Query optimization in YDB

YDB uses two types of query optimizers: a rule-based optimizer and a cost-based optimizer. The cost-based optimizer is used for complex queries, typically analytical (OLAP), while rule-based optimization works on all queries.

A query plan is a graph of operations, such as reading data from a source, filtering a data stream by a predicate, or performing more complex operations such as JOIN and GROUP BY. Optimizers in YDB take an initial query plan as input and transform it into a more efficient plan that is equivalent to the initial one in terms of the returned result.

Rule-based optimizer

A significant part of the optimizations in YDB applies to almost any query plan, eliminating the need to analyze alternative plans and their costs. The rule-based optimizer consists of a set of heuristic rules that are applied whenever possible. For example, it is beneficial to filter out data as early as possible in the execution plan for any query. Each optimizer rule comprises a condition that triggers the rule and a rewriting logic that is executed when the plan is applied. Rules are applied iteratively as long as any rule conditions match.

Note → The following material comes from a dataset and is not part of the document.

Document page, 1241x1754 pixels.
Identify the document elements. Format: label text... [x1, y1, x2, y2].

Cost-Based Query Optimizer

The cost-based optimizer is used for more complex optimizations, such as choosing an optimal join order and join algorithms. The cost-based optimizer considers a large number of alternative execution plans for each query and selects the best one based on the cost estimate for each option. Currently, this optimizer only works with plans that contain JOIN operations. It chooses the best order for these operations and the most efficient algotithm implementation for each join operation in the plan.

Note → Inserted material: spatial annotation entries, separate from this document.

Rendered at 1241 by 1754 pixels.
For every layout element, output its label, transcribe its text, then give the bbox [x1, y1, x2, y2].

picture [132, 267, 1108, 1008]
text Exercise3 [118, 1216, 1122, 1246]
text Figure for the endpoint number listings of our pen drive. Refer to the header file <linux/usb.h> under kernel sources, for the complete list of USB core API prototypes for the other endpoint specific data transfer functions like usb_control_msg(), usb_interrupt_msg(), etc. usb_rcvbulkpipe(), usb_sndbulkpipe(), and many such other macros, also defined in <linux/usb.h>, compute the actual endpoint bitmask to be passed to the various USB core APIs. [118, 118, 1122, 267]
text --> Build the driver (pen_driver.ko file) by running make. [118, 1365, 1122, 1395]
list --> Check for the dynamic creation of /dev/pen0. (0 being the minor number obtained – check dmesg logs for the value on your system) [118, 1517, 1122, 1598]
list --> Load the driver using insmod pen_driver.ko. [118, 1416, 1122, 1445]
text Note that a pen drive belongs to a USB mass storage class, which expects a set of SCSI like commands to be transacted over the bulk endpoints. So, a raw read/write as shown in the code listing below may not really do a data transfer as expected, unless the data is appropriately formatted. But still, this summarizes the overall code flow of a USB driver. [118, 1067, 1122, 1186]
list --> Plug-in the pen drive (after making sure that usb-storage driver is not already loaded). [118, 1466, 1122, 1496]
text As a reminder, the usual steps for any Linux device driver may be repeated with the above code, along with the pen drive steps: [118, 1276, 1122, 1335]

The cost-optimizer consists of three main components:

  • Plan enumerator
  • Cost estimation function
  • Statistics module, which is used to estimate statistics for the cost function

Plan enumerator

The current Cost-based optimizer in YDB enumerates all useful join trees, for which the join conditions are defined. It first builds a join hypergraph, where the nodes are tables and edges are join conditions. Depending on how the original query is written, the join hypergraph may have quite different topologies, ranging from simple chain-like graphs to complex cliques. The resulting topology of the join graph determines how many possible altenative plans need to be considered by the optimizer.

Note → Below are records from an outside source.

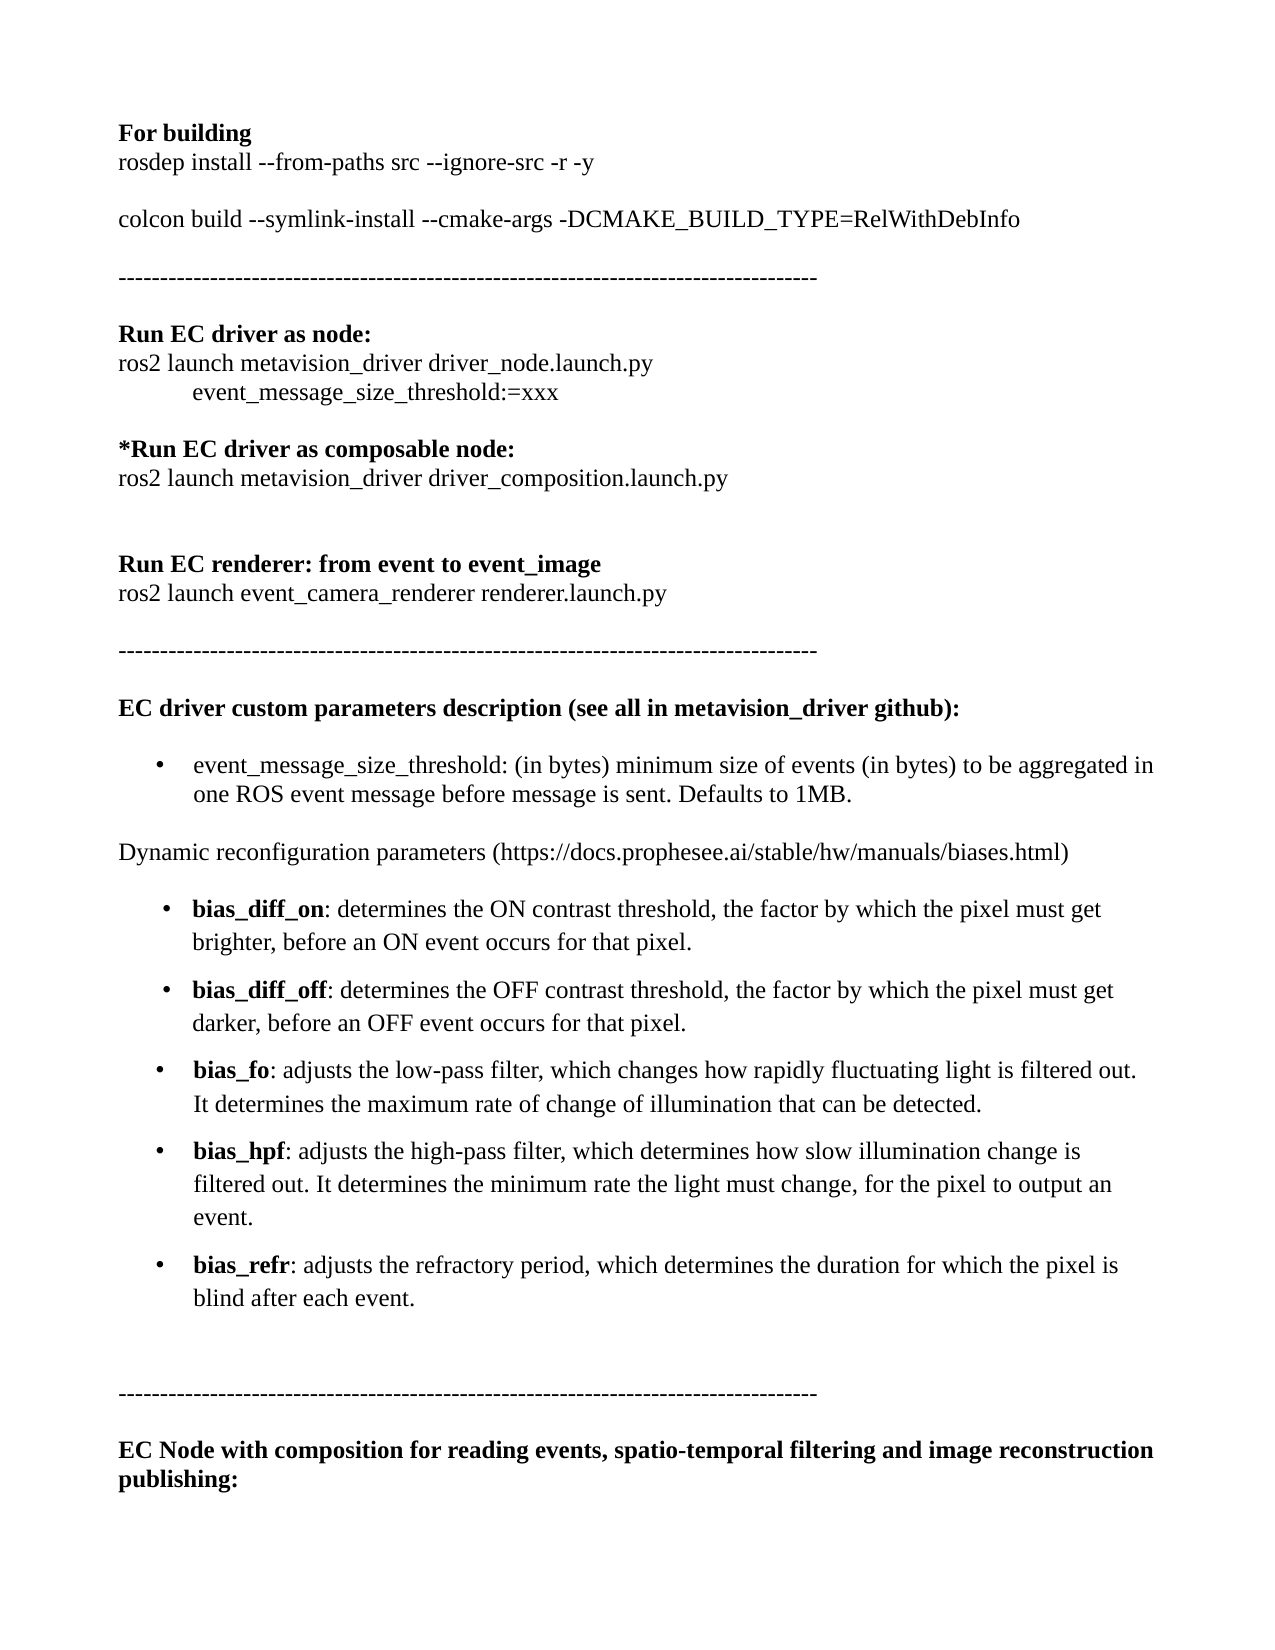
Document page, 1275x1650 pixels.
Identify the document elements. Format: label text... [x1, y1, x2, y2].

text ros2 launch metavision_driver driver_composition.launch.py [118, 463, 1157, 492]
text colcon build --symlink-install --cmake-args -DCMAKE_BUILD_TYPE=RelWithDebInfo [118, 204, 1157, 233]
text Run EC driver as node: [118, 319, 1157, 348]
text EC driver custom parameters description (see all in metavision_driver github): [118, 693, 1157, 722]
text EC Node with composition for reading events, spatio-temporal filtering and image reconstruction publishing: [118, 1436, 1157, 1493]
text For building [118, 118, 1157, 147]
list bias_diff_off: determines the OFF contrast threshold, the factor by which the pixel must get darker, before an OFF event occurs for that pixel. [162, 975, 1157, 1037]
text ros2 launch metavision_driver driver_node.launch.py [118, 348, 1157, 377]
list bias_hpf: adjusts the high-pass filter, which determines how slow illumination change is filtered out. It determines the minimum rate the light must change, for the pixel to output an event. [156, 1136, 1157, 1231]
text Dynamic reconfiguration parameters (https://docs.prophesee.ai/stable/hw/manuals/biases.html) [118, 837, 1157, 866]
text ------------------------------------------------------------------------------------ [118, 636, 1157, 664]
text *Run EC driver as composable node: [118, 434, 1157, 463]
text ------------------------------------------------------------------------------------ [118, 1378, 1157, 1407]
list bias_fo: adjusts the low-pass filter, which changes how rapidly fluctuating light is filtered out. It determines the maximum rate of change of illumination that can be detected. [156, 1056, 1157, 1117]
text ------------------------------------------------------------------------------------ [118, 262, 1157, 291]
text ros2 launch event_camera_renderer renderer.launch.py [118, 578, 1157, 607]
text event_message_size_threshold:=xxx [118, 377, 1157, 406]
list bias_diff_on: determines the ON contrast threshold, the factor by which the pixel must get brighter, before an ON event occurs for that pixel. [162, 894, 1157, 956]
text rosdep install --from-paths src --ignore-src -r -y [118, 147, 1157, 176]
list bias_refr: adjusts the refractory period, which determines the duration for which the pixel is blind after each event. [156, 1250, 1157, 1312]
list event_message_size_threshold: (in bytes) minimum size of events (in bytes) to be aggregated in one ROS event message before message is sent. Defaults to 1MB. [156, 751, 1157, 808]
text Run EC renderer: from event to event_image [118, 549, 1157, 578]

For example, a star is a common topology in analytical queries, where a main fact table is joined to multiple dimension tables:

SELECT
    P.Brand,
    S.Country AS Countries,
    SUM(F.Units_Sold)

FROM Fact_Sales F
INNER JOIN Dim_Date D    ON (F.Date_Id = D.Id)
INNER JOIN Dim_Store S   ON (F.Store_Id = S.Id)
INNER JOIN Dim_Product P ON (F.Product_Id = P.Id)

WHERE D.Year = 1997 AND  P.Product_Category = 'tv'

GROUP BY
    P.Brand,
    S.Country

In this query graph, all Dim... tables are joined to the Fact_Sales fact table:

Join graph

Common topologies also include chains and cliques. A "chain" is a topology where tables are connected to each other sequentially and each table participates in no more than one join. A "clique" is a fully connected graph where each table is connected to every other table.

In practice, OLAP queries often have a topology that is a combination of "star" and "chain" topologies, while complex topologies like "cliques" are very rare.

The topology significantly impacts the number of alternative plans that the optimizer needs to consider. Therefore, the cost-based optimizer limits the number of joins that are compared by exhaustive search, depending on the topology of the original plan. The capabilities of exact optimization in YDB are listed in the following table:

Topology Number of supported joins
Chain 110
Star 18
Clique 15

YDB uses a modification of the DPHyp algorithm to search for the best join order. DPHyp is a modern dynamic programming algorithm for query optimization that avoids enumerating unnecessary alternatives and allows you to optimize plans with JOIN operators, complex predicates, and even GROUP BY and ORDER BY operators.

Cost estimation function

To compare plans, the optimizer needs to estimate their costs. The cost function estimates the time and resources required to execute an operation in YDB. The primary parameters of the cost function are estimates of the input data size for each operator and the size of its output. These estimates are based on statistics collected from YDB tables, along with an analysis of the plan itself.

Statistics for the cost-based optimizer

The cost-based optimizer relies on table statistics and individual column statistics. YDB collects and maintains these statistics in the background. You can manually force statistics collection using the ANALYZE query.

The current set of table statistics includes:

  • Number of records
  • Table size in bytes

The current set of column statistics includes:

Cost optimization levels

In YDB, you can configure the cost optimization level via the CostBasedOptimizationLevel pragma.